The Melancholy of Untold History
Minsoo Kang
Hardcover / Ebook
ISBN: 9780063337503
William Morrow, July 2024, 240 pgs
The Melancholy of Untold History, Minsoo Kang’s debut novel, crafts the imagined history and myths of Dragon Child, a land built on stories, gods, and the death of thousands of people. The central character is the land itself with each of the characters, human or god, acting as players on a stage. While it could be easy to lose the people in a story that spans thousands and thousands of years, each of the characters plays a major role in the unfolding myth and history of Dragon Child.
The heart of the story is that of the Historian grieving the loss of his wife. Without that heart, the novel could have easily been just a fun romp through myth and history. Instead, Kang gives repeated glimpses into the history of the couple’s relationship. These moments are mixed in with chapters about the genocide of a people, the squabbles of gods, and the rise and fall of empires. So, the love shared, grown, and lost between the Historian and his late wife never appear in chronological order. And yet, they follow an emotional order that makes each new memory hold greater weight throughout the story as Kang explores their intimate history.
My personal favorite characters throughout the novel are the four mountain gods: Yellow Mountain Goddess, Red Mountain God, Blue Mountain God, and Green Mountain Goddess.
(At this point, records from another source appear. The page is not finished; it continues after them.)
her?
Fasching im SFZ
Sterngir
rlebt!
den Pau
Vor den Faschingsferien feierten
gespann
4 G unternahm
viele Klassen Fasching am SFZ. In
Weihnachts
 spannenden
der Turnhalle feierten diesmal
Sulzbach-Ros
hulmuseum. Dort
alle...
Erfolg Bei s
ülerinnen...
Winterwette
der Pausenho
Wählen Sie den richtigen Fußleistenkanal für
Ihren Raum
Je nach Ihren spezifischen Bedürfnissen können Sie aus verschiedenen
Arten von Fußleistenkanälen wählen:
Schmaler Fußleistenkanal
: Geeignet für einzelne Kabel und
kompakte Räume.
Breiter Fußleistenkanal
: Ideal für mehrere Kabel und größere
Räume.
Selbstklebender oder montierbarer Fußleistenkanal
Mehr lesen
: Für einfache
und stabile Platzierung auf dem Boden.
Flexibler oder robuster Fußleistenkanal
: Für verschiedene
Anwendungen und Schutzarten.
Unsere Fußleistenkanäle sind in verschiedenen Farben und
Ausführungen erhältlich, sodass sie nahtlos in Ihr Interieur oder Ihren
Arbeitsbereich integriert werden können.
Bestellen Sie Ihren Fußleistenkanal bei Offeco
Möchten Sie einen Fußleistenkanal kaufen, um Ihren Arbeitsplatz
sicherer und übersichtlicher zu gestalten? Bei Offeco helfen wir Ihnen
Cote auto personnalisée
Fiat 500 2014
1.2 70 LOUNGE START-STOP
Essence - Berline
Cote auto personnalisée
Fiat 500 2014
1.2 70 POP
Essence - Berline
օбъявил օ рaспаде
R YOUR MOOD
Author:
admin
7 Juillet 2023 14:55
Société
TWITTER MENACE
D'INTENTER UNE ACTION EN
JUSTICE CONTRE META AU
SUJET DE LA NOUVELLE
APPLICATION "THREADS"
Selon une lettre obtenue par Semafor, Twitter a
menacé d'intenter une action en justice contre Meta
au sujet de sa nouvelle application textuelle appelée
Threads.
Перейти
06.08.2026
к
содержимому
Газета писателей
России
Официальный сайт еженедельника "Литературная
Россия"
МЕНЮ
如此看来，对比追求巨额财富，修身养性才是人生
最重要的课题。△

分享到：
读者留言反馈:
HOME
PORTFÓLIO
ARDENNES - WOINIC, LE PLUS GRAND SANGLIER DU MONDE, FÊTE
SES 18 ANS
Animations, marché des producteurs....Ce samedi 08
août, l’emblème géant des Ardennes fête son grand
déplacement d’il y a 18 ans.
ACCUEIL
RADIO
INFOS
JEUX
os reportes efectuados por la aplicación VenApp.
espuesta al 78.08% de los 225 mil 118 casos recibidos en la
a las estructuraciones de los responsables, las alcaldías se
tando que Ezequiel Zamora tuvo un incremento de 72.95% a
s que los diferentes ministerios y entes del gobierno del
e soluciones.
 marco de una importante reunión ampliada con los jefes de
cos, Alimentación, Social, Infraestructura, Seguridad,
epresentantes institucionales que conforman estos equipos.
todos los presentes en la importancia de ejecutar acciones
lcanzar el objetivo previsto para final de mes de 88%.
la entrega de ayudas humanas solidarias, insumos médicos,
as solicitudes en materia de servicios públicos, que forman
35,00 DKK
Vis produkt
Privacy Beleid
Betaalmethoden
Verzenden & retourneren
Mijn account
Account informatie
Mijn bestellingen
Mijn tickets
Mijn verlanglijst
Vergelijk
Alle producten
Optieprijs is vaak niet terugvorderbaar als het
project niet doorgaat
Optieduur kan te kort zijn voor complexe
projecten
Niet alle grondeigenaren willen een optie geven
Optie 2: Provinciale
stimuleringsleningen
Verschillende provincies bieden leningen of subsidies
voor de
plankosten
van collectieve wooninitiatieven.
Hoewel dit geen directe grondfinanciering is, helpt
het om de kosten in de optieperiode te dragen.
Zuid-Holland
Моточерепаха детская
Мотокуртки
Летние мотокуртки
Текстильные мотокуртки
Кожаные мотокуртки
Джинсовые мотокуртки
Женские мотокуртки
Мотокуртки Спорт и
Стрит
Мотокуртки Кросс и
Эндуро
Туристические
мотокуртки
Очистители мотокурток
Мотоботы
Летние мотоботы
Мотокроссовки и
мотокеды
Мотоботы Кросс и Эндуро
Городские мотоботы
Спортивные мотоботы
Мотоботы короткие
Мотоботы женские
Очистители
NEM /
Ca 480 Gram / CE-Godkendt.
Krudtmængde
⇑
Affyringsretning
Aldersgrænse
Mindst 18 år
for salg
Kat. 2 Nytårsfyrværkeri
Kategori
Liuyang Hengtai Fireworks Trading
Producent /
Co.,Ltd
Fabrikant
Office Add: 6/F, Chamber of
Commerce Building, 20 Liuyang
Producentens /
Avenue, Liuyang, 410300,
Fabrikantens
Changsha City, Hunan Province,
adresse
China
When we first meet these deities, they are simply relaxing in their sky homes, drinking wine, farting, and having a good time getting drunk. But by the end of the hundred or potentially thousand-year hang-out, disorder has broken out between the friends, setting off continuous wars that ripple through history and plague the land.
The Melancholy of Untold History is often funny with dark humor, sarcastic storytellers, and petulant gods. It could even be considered a fun read if it weren’t for the genocide, death, and loss of a national idea and history. Instead, Kang creates an intriguing book that challenges the notion of history. What really is it, except the fabrication of accounts left behind by people long dead? And who is to say those accounts aren’t also fabrications of other accounts from other dead or even imagined people?
In Melancholy of Untold History, stories are meticulously stacked, wrapped, and unraveled, creating a complex yet coherent narrative where tales nest within each other. Characters live through memories that become stories, binding into a larger historical tapestry, reinforcing that history is a collection of myths believed by its narrators. Kang seamlessly time-hops across millennia without ever losing the thread or emotional intensity of the story. As a reader, you are never present in one time too long. When you jump forward or backward in history, everything you learned before comes into play. Finishing the novel offers that satisfying sense of pieces falling into place.